- _WORK ITEM_
All entries below are to be reproduced precisely as they stand, without the pictures.

- _MATERIAL PROVIDED_
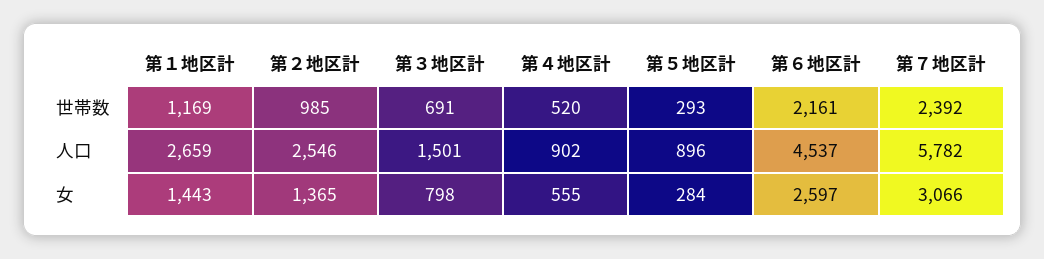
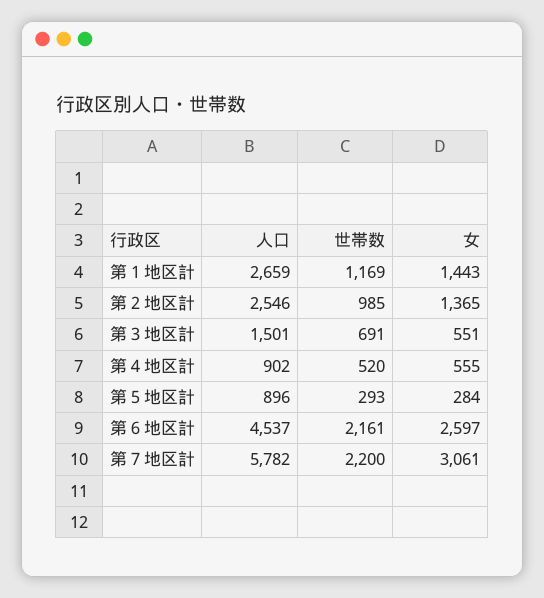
  {
    "第１地区計": {
      "世帯数": 1169,
      "人口": 2659,
      "女": 1443
    },
    "第２地区計": {
      "世帯数": 985,
      "人口": 2546,
      "女": 1365
    },
    "第３地区計": {
      "世帯数": 691,
      "人口": 1501,
-     "女": 798
+     "女": 551
    },
    "第４地区計": {
      "世帯数": 520,
      "人口": 902,
      "女": 555
    },
    "第５地区計": {
      "世帯数": 293,
      "人口": 896,
      "女": 284
    },
    "第６地区計": {
      "世帯数": 2161,
      "人口": 4537,
      "女": 2597
    },
    "第７地区計": {
-     "世帯数": 2392,
+     "世帯数": 2200,
      "人口": 5782,
-     "女": 3066
+     "女": 3061
    }
  }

- _OUTPUT BELOW_
  {
    "第１地区計": {
      "世帯数": 1169,
      "人口": 2659,
      "女": 1443
    },
    "第２地区計": {
      "世帯数": 985,
      "人口": 2546,
      "女": 1365
    },
    "第３地区計": {
      "世帯数": 691,
      "人口": 1501,
-     "女": 798
+     "女": 551
    },
    "第４地区計": {
      "世帯数": 520,
      "人口": 902,
      "女": 555
    },
    "第５地区計": {
      "世帯数": 293,
      "人口": 896,
      "女": 284
    },
    "第６地区計": {
      "世帯数": 2161,
      "人口": 4537,
      "女": 2597
    },
    "第７地区計": {
-     "世帯数": 2392,
+     "世帯数": 2200,
      "人口": 5782,
-     "女": 3066
+     "女": 3061
    }
  }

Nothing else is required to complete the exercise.